Comment by kstrauser
1 day ago
> I was a self confessed skeptic.
I think that's the key. Healthy skepticism is always appropriate. It's the outright cynicism that gets me. "AI will never be able to [...]", when I've been sitting here at work doing 2/3rds of those supposedly impossible things. Flawlessly? No, of course not! But I don't do those things flawlessly on the first pass, either.
Skepticism is good. I have no time or patience for cynics who dismiss the whole technology as impossible.
I think the concern expressed as "impossible" is whether it can ever do those things "flawlessly" because that's what we actually need from its output. Otherwise a more experienced human is forced to do double work figuring out where it's wrong and then fixing it.
This is not a lofty goal. It's what we always expect from a competent human regardless of the number of passes it takes them. This is not what we get from LLMs in the same amount time it takes a human to do the work unassisted. If it's impossible then there is no amount of time that would ever get this result from this type of AI. This matters because it means the human is forced to still be in the loop, not saving time, and forced to work harder than just not using it.
I don't mean "flawless" in the sense that there cannot be improvements.

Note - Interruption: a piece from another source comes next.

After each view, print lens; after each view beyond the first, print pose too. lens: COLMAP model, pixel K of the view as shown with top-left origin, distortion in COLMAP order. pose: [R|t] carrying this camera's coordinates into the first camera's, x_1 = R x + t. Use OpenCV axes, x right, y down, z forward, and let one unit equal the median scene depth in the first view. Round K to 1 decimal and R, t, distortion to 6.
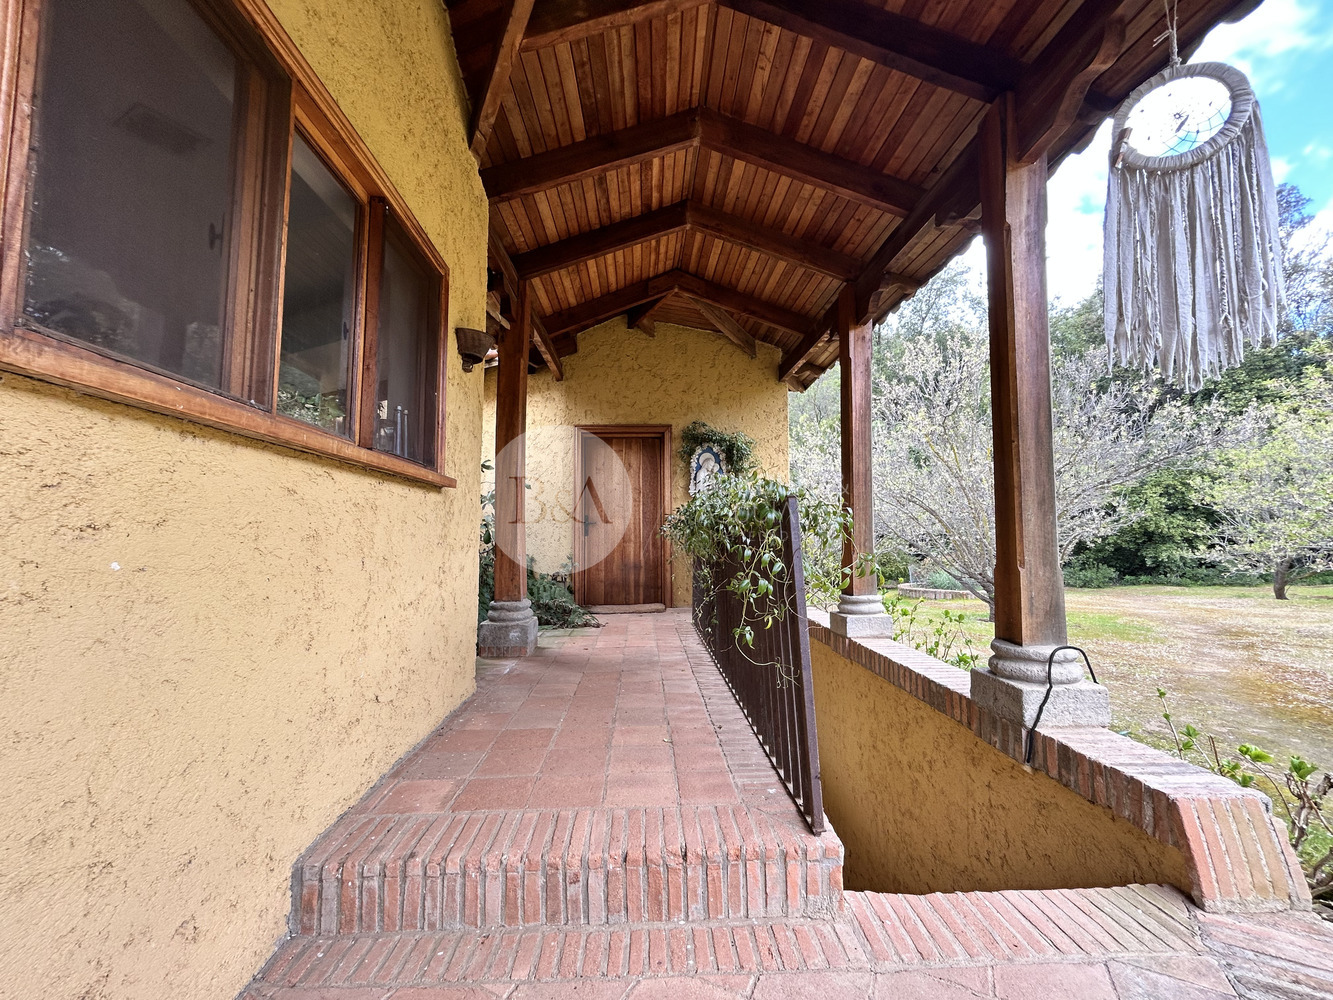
lens RADIAL K [[540.9, 0, 665.2], [0, 540.9, 497.0], [0, 0, 1]] dist [-0.001746, 0.000821]
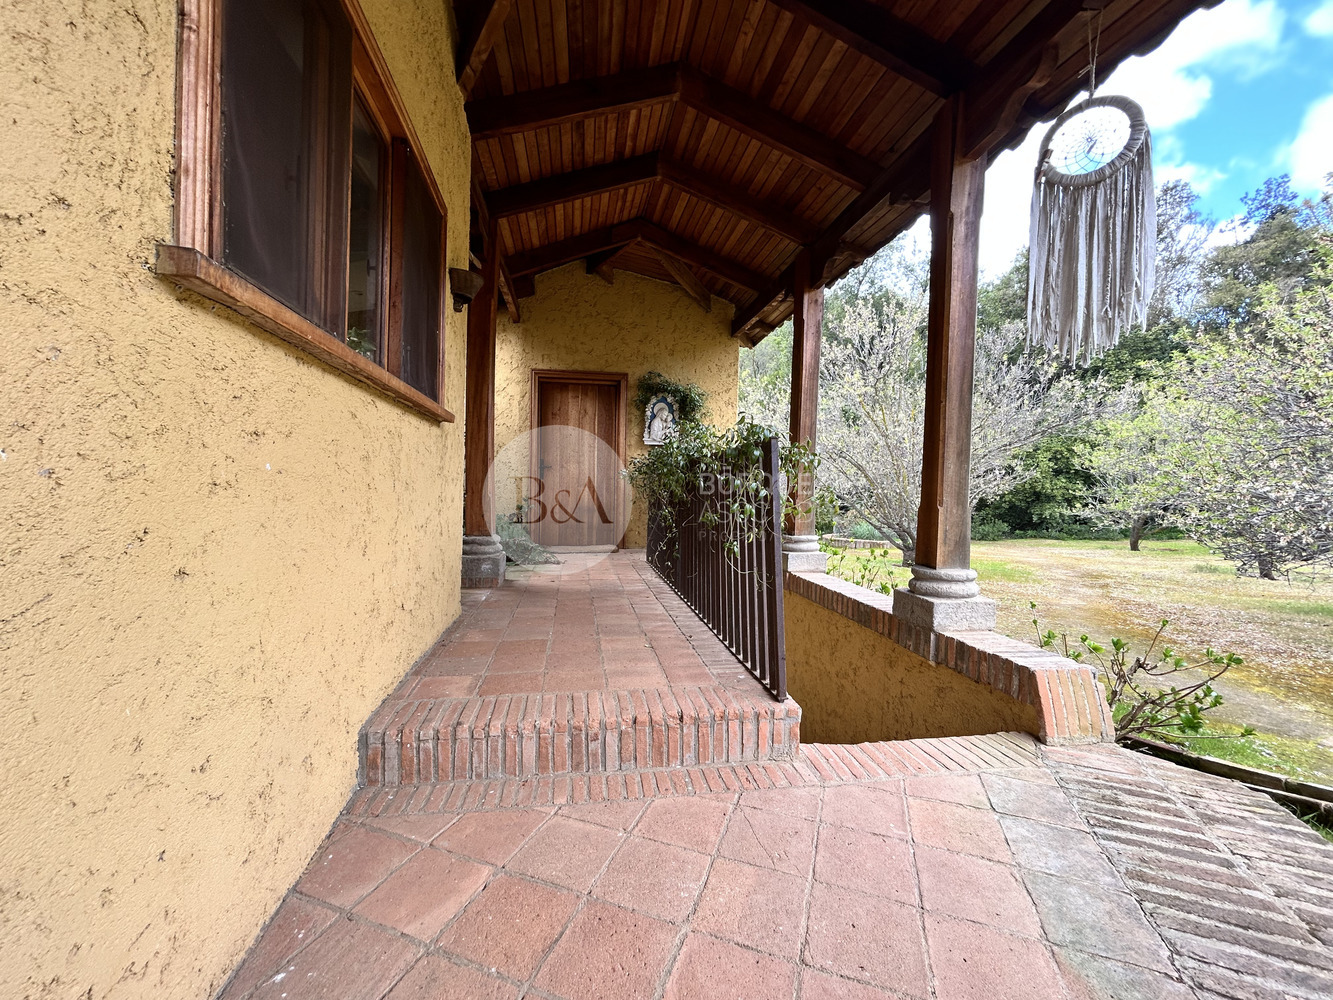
lens RADIAL K [[540.9, 0, 665.6], [0, 540.9, 497.8], [0, 0, 1]] dist [-0.001746, 0.000821]
pose [[0.991885, 0.022772, 0.125086, -0.098551], [-0.033977, 0.995524, 0.088188, 0.021265], [-0.122518, -0.091722, 0.988219, -0.118295]]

I mean that the result should be what was expected for all possible inputs, and when inspected for bugs there are reasonable and subtle technical misunderstandings at the root of them (true bugs that are possibly undocumented or undefined behavior) and not a mess of additional linguistic ones or misuse. This is the stronger definition of what people mean by "hallucination", and it is absolutely not fixed and there has been no progress made on it either. No amount of prompting or prayer can work around it.
This game of AI whack-a-mole really is a waste of time in so many cases. I would not bet on statistical models being anything more than what they are.